Greetings everyone,
Here I would like to use a specific example from a code of mine, to help me (and hopefully others) better understand how allocations work.
I’ve got a code which imports data (xyz coordinates of hydrogen particles) from a very large file, calculates the relative positions of each possible pair of particles, and then does some calculations.
After reading the basic performance tips a few times, I gather that to make code efficient, I should preallocate everything, avoid global variables, use functions, and then life should be good.
Thus, my idea is, if I preallocate some big arrays, and my functions just replace their values at each step, new allocations wouldn’t be created since new values just replace old ones.
Turns out some of my functions are actually doing that, while the others are allocating extra memory, and I can’t understand why.
Below is an MRE which captures the main points I want to make.
using LinearAlgebra
using CSV
using DataFrames
data = CSV.write("data.csv",
DataFrame([collect(1:1000) ones(1000, 1) rand(1000, 3)], :auto))
# Preallocate everyhting
# (shouldn't be worth paying attention to the details here)
positions::Matrix{Float64} = Matrix{Float64}(undef, 666, 3)
box::Matrix{Float64} = [-1/2 1/2; -1/2 1/2; -1/2 1/2]
Hpairs::Vector{Vector{Float64}} = [ones(Float64, 3) for _ in 1:floor(Int, 666 * (666 - 1) / 2)]
rtp = copy(Hpairs)
F::Vector{Vector{ComplexF64}} = [complex(ones(Float64, 3)) for _ in 1:floor(Int, 666 * (666 - 1) / 2)]
# Define functions
function read_H_positions!(positions::Matrix{Float64})
# normally I'd only read a part of the file using CSV.read(....,skipto=_,limit=_)

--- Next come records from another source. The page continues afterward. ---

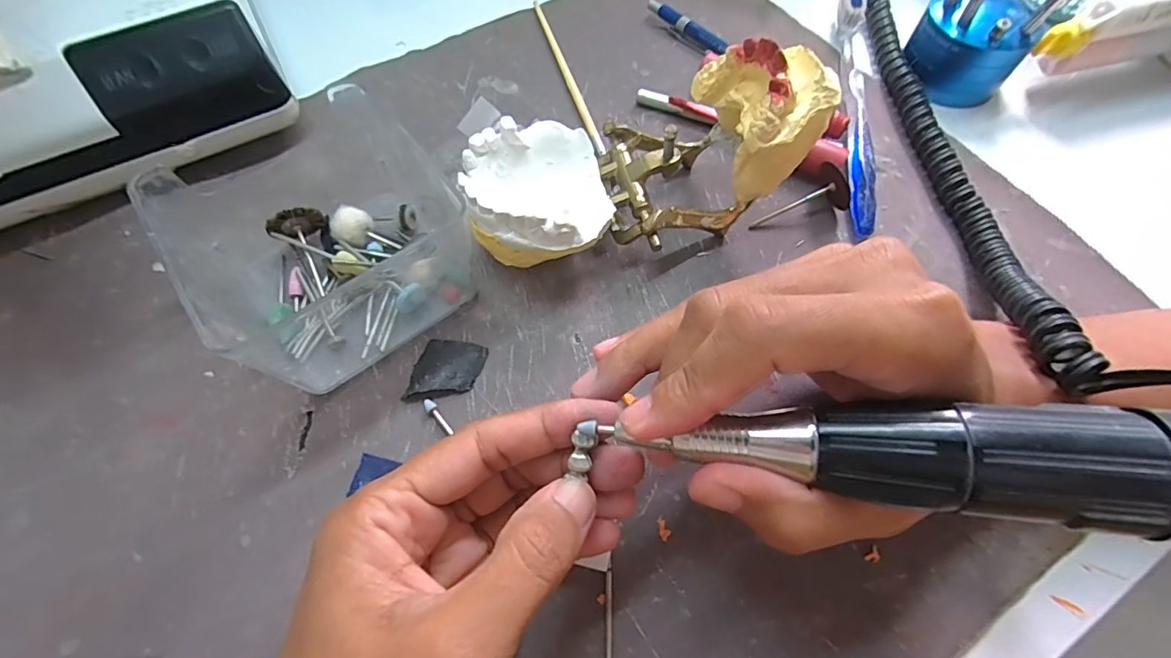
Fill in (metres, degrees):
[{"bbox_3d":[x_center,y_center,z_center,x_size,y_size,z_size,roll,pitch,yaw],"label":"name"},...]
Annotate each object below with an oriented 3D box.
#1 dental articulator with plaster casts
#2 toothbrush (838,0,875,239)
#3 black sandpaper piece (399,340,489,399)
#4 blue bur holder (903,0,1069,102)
[{"bbox_3d":[0.020,-0.074,0.226,0.145,0.077,0.069,-20,66,-10],"label":"dental articulator with plaster casts"},{"bbox_3d":[0.150,-0.129,0.283,0.011,0.022,0.181,9,64,4],"label":"toothbrush"},{"bbox_3d":[-0.060,0.017,0.220,0.029,0.006,0.027,8,64,4],"label":"black sandpaper piece"},{"bbox_3d":[0.220,-0.172,0.278,0.058,0.067,0.058,35,69,15],"label":"blue bur holder"}]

positions[:, :] = Matrix(CSV.read("data.csv", DataFrame)[Not(1:3:end), 3:end])
end
function getpairs!(Hpairs::Vector{Vector{Float64}}, positions::Matrix{Float64})
x = 1
for k in axes(positions, 1)
for j in axes(positions, 1)
j > k || continue
Hpairs[x][:] = @views (positions[k, :] .- positions[j, :])
x += 1
end
end
end
function periodicboundary!(Hpairs::Vector{Vector{Float64}}, box::Matrix{Float64})
for i in 1:length(Hpairs)
for l in 1:3
if Hpairs[i][l] > box[l, 2]
Hpairs[i][l] -= 2 .* box[l, 2]
elseif Hpairs[i][l] < box[l, 1]
Hpairs[i][l] -= 2 .* box[l, 1]
end
end
end
end
function cart2sph!(rtp::Vector{Vector{Float64}}, xyz::Vector{Vector{Float64}})
for i in eachindex(rtp)
rtp[i][1] = norm(xyz[i], 2)
rtp[i][2] = acos.(xyz[i][3] ./ norm(xyz[i], 2))

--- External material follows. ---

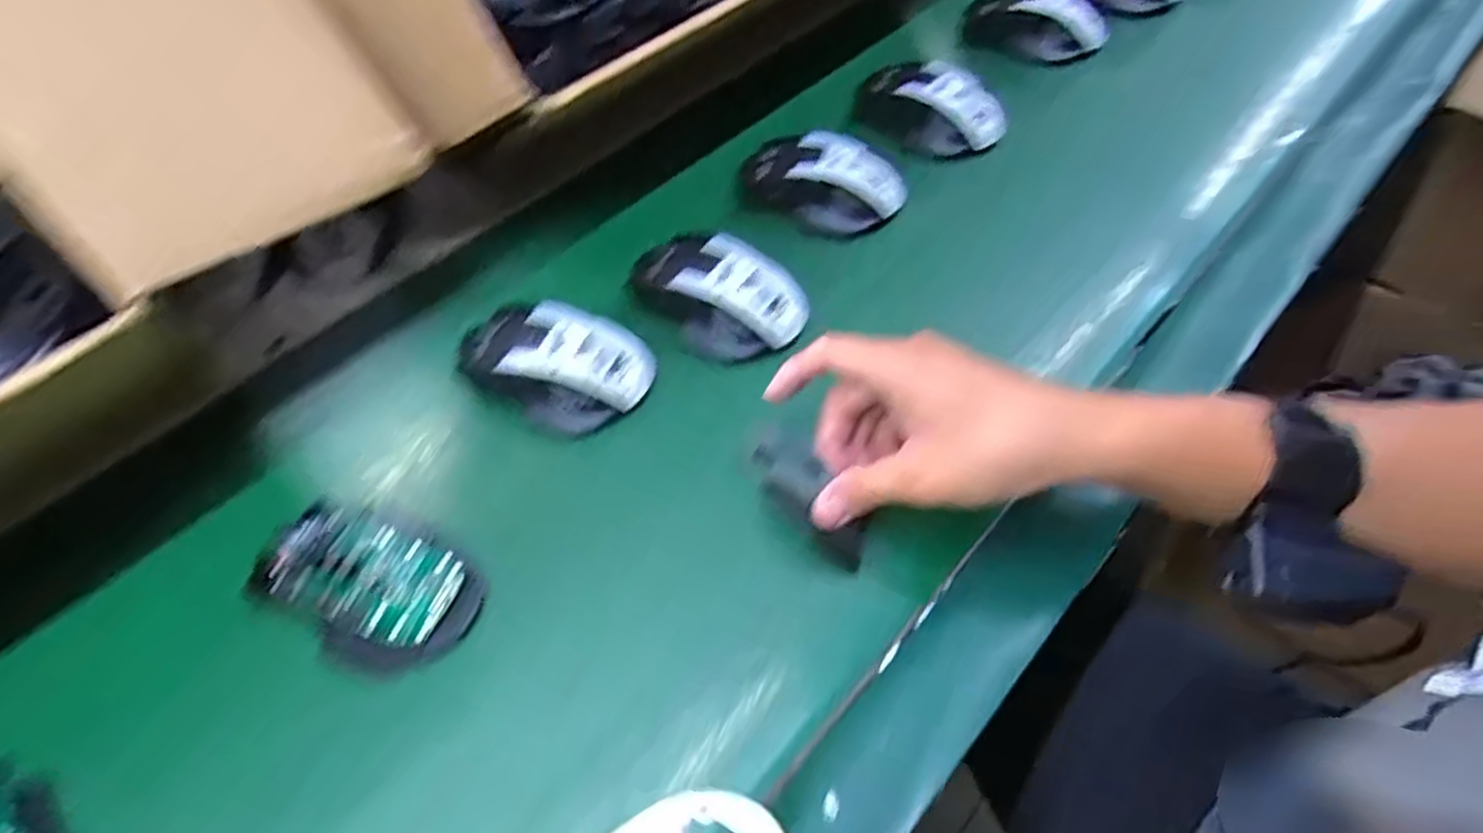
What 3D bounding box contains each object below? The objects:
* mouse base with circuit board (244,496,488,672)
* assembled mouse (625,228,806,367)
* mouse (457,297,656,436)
[{"bbox_3d":[-0.186,0.081,0.382,0.103,0.028,0.067,24,59,17],"label":"mouse base with circuit board"},{"bbox_3d":[-0.015,-0.079,0.481,0.108,0.035,0.072,25,59,18],"label":"assembled mouse"},{"bbox_3d":[-0.115,-0.031,0.453,0.118,0.037,0.068,13,56,11],"label":"mouse"}]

rtp[i][3] = atan.(xyz[i][2], xyz[i][1])
end
end
function F012!(F::Vector{Vector{ComplexF64}}, rtp::Vector{Vector{Float64}})
for i in 1:length(rtp)
F[i][:] = [(1 - 3 .* (rtp[i][2]) .^ 2) ./ rtp[i][1] .^ 3,
(sin.(rtp[i][2]) .* cos(rtp[i][2]) .* exp(-1im .* rtp[i][3])) ./ rtp[i][1] .^ 3,
(sin.(rtp[i][2]) .^ 2 .* exp.(-2im .* rtp[i][3])) ./ rtp[i][1] .^ 3]
end
end
#Run functions
@time read_H_positions!(positions);
@time getpairs!(Hpairs, positions);
@time periodicboundary!(Hpairs, box);
@time cart2sph!(rtp, Hpairs);
@time F012!(F, rtp);
It seems that periodicboundary!() and cart2sph!() functions work as intended, and they don’t generate unwanted allocations, whereas the other functions are a bit naughty. Why is that happening, and how would you deal with this?

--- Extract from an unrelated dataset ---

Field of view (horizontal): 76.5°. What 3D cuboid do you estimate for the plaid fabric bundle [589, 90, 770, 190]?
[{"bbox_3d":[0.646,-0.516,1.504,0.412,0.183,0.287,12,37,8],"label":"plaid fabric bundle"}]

The “Run functions” section woulld normally be in a big loop, so after a few repetitions allocations become too much, and the program pretty much never finishes.
I’m sure there are many other mistakes and pitfalls in this code, and I’d be very grateful if you could point them out, but the essence is, why the exra allocations??